§ EXERCISE
Only some lines are wanted. Transcribe, exactly, the lines below from the line with "solutions. Join today" up to and including the line with "Find a Developer".

§ RECORDS SHOWN
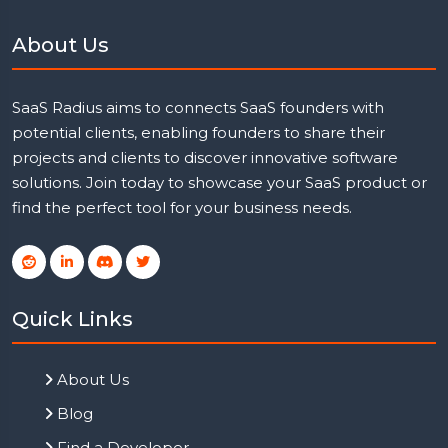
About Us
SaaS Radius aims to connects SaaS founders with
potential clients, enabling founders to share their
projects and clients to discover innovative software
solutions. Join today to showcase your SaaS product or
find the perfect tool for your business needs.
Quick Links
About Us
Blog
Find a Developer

...

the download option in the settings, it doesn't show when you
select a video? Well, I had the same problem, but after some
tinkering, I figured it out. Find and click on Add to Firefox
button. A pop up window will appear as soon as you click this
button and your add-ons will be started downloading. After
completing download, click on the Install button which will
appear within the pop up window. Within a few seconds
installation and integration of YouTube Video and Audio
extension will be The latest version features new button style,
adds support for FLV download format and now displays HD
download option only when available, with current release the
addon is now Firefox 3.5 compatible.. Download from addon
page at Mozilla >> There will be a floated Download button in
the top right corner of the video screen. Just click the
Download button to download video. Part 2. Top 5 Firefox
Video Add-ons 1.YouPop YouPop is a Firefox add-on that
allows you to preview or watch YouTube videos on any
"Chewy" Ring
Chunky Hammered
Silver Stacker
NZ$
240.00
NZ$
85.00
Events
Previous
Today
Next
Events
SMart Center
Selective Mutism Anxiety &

§ EXERCISE OUTPUT
solutions. Join today to showcase your SaaS product or
find the perfect tool for your business needs.
Quick Links
About Us
Blog
Find a Developer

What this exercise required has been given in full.